1. More money for investment. To raise money, a corporation sells ownership (stock) to anyone who is interested. This means that millions of people can own part of major companies like IBM, Xerox, and General Motors. If a company sold 10,000,000 shares for $50 each, it would have $500 million available to build plants, buy materials, hire people, build products, and so on. Such a large amount of money would be difficult to raise any other way. So a major advantage of corporations is their ability to raise large amounts of money.

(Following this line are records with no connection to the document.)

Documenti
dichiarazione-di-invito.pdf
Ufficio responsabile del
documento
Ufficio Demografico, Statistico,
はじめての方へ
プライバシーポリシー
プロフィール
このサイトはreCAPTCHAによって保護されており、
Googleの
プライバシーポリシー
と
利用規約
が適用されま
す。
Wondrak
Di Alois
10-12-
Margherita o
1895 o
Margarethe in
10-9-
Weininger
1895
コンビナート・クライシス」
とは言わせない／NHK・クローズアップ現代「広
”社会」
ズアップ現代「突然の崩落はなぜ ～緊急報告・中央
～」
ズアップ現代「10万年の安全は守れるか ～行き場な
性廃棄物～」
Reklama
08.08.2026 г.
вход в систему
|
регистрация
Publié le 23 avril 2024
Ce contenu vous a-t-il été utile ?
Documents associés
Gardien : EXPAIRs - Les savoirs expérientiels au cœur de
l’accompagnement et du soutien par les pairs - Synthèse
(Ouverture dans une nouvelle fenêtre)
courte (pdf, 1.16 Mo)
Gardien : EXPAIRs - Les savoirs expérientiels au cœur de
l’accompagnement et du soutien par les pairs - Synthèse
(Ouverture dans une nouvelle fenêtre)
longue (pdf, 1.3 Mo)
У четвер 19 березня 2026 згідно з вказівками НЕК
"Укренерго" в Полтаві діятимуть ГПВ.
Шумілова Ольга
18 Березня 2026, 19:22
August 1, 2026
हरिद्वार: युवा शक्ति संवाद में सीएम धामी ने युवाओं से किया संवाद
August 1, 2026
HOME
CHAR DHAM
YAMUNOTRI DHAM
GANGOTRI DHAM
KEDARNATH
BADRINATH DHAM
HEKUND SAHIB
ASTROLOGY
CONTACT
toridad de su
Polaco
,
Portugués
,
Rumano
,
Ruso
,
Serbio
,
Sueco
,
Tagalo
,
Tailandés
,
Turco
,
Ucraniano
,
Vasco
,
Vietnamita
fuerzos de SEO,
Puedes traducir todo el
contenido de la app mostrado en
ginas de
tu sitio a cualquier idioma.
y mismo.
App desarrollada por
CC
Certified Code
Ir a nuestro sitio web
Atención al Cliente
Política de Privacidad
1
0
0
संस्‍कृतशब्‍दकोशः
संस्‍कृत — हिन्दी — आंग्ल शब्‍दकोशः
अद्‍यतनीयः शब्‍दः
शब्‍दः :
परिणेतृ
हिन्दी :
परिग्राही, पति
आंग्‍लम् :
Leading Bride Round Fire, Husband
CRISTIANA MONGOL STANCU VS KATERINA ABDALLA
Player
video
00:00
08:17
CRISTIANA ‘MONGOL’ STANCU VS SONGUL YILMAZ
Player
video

2. Limited liability. It bears repeating that a major advantage of corporations is the limited liability of owners. Corporations in England and Canada have the letters "Ltd." after their name, as in British Motors, Ltd. The Ltd. stands for limited liability and is probably the most significant advantage of corporations. Limited liability means that the owners of a business are responsible for losses only up to the amount they invest.

3. Size. That one word summarizes many of the advantages of corporations. Because they have large amounts of money to work with, corporations can build large, modern factories with the latest equipment. They can also hire experts or specialists in all areas of operation. Furthermore, they can buy other corporations in other fields to diversify their risk. (What this means is that a corporation can be involved in many businesses at once so that if one fails the effect on the total corporation is lessened.) In short, a major advantage of corporations is that they have the size and resources to take advantage of opportunities anywhere in the world. Corporations do not have to be large to enjoy the benefits of limited liability and more money for investment. Many doctors, lawyers, and individuals and partners in a variety of businesses have incorporated.

4. Tax advantages. Once a person, partnership, or group of individuals have incorporated, they often receive significant tax advantages. They can deduct expenses for automobiles, meals, trips, and much more from their taxes. They can reinvest profits into the corporation to postpone paying taxes, and more. One of the most important tax advantages is tax-free fringe benefits, such as retirement funds.

5. Perpetual life. Because corporations are separate from those who own them, the death of one or more owners does not terminate the corporation.